The real fix is to enumerate all registered minifilters and remove the busted one. Open an admin Command Prompt. Run:
fltmc filters
You'll get a list of all active filter drivers. Look for anything that doesn't match a known Microsoft driver. Common offenders are FileCrypt (from old DiskCryptor), snapman (Acronis), or random antivirus leftovers like Symantec, Avast, McAfee filters.
If you spot something suspicious, check its details:
fltmc instances -f [FilterName]
Then forcefully remove it:
fltmc detach [FilterName] [Volume]
But that only unloads it temporarily. To kill it for good, you need to delete the driver's registry key under:
HKLM\SYSTEM\CurrentControlSet\Services\[FilterName]
Right-click the key, export it as a backup, then delete it. Reboot. The error should vanish. If you're unsure which filter is the problem, boot into Safe Mode — only Microsoft filters load there. If the error disappears in Safe Mode, you've confirmed a third-party filter is the culprit.
2. Corrupted minifilter registration after a failed update
Windows updates sometimes nuke part of a filter's registration — the Altitude, Instance, or SupportedFeatures values get corrupted. The driver loads, but its name request callback points to invalid memory. You get 0X801F0005 on the next file operation.
Check the System event log (Event Viewer → Windows Logs → System). Filter Source: FltMgr. If you see event ID 2 (filter manager detected a corrupt instance) or 1 (driver failed to register), you've hit this.
To fix it:
- Identify the filter name from the event log.
- Open Registry Editor, go to
HKLM\SYSTEM\CurrentControlSet\Services\[FilterName]\Instances. - You'll see subkeys like
Default Instance. Right-click the entireInstanceskey and export it. - Delete the
Instanceskey (the whole thing). - Reinstall or repair the software that owns that filter.
I've seen this happen specifically with Dell Backup and Recovery and Macrium Reflect after the Windows 11 22H2 update.
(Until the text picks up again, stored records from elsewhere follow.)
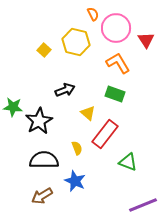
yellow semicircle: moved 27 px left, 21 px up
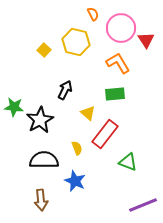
pink circle: moved 5 px right
black arrow: rotated 42 degrees counterclockwise
green rectangle: rotated 24 degrees counterclockwise
green star: moved 1 px right
black star: moved 1 px right, 1 px up
brown arrow: moved 1 px left, 4 px down; rotated 65 degrees counterclockwise
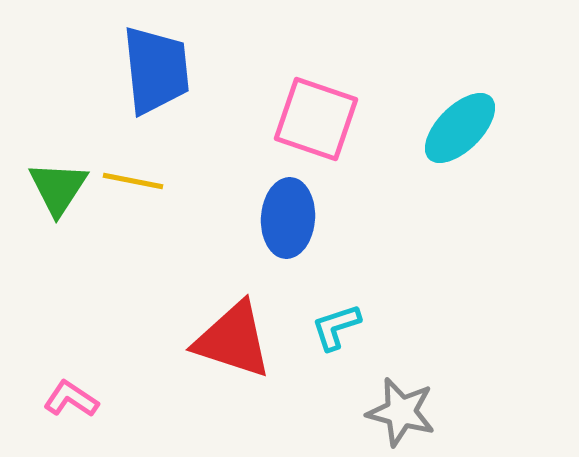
The update changes the NTFS volume layout just enough to break the instance registration.
3. Antivirus conflict with another filter driver
Two different antivirus products, or an antivirus plus a backup tool, try to register filters at the same altitude range. They step on each other's feet. One filter's name request call gets intercepted by the other's callback, which doesn't know what to do with it — so it returns STATUS_FLT_INVALID_NAME_REQUEST.
Check for multiple AV products. Go to Settings → Apps → Installed apps. If you see more than one antivirus, that's your smoking gun. Uninstall all but one. Reboot.
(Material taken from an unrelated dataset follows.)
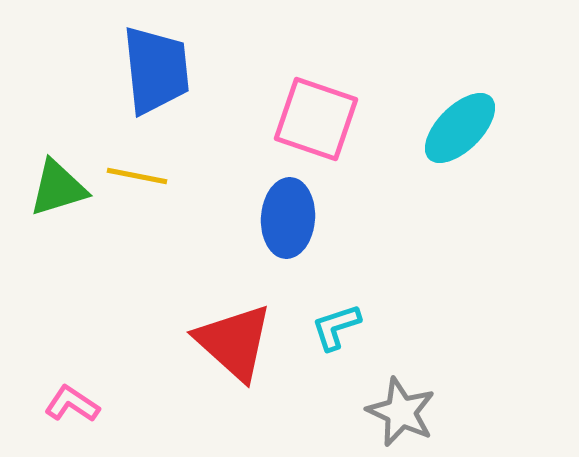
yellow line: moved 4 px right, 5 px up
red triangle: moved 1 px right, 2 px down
If you only have one AV but also have a cloud sync tool (OneDrive, Dropbox, Google Drive), those also register minifilters. OneDrive's CldFlt filter has been known to conflict with Bitdefender's bdFileFilter. The fix is to temporarily disable the sync tool's file system hook — you can do this by pausing sync in the app settings, or uninstalling the sync tool to test.
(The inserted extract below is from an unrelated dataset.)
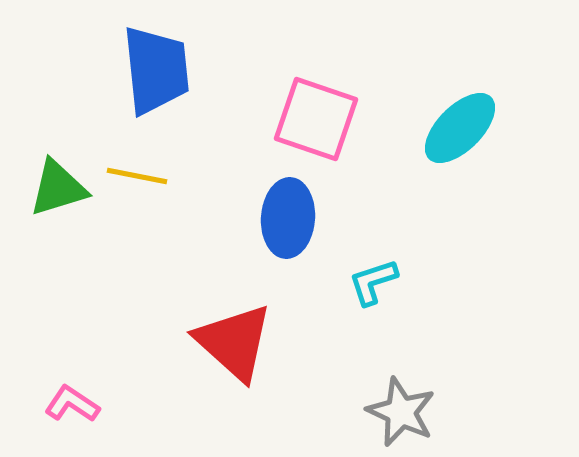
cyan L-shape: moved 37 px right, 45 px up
To see which filter is at which altitude, run:
fltmc instances
Look for altitudes that are too close (within 1000 units). Microsoft reserves ranges:
- 0–999: File system
- 1000–1999: Anti-virus
- 2000–2999: Replication
- 3000–3999: Backup
- 4000–4999: Security enhancement
If you see two filters in the same range, that's a conflict. Uninstall the one you don't need.
Quick-reference summary
| Cause | Symptom | Fix |
|---|---|---|
| Broken third-party filter driver | Error on file open; driver listed in fltmc filters but software uninstalled | fltmc detach then delete driver registry key |
| Corrupt minifilter registration after update | Event ID 1 or 2 from FltMgr in System log | Delete Instances registry key, reinstall software |
| Antivirus + backup tool filter conflict | Two filters in same altitude range | Uninstall one AV or pause sync tool |
In almost every case I've debugged, removing the offending filter driver fixed the error permanently. Don't waste time reinstalling Windows — just kill the broken driver.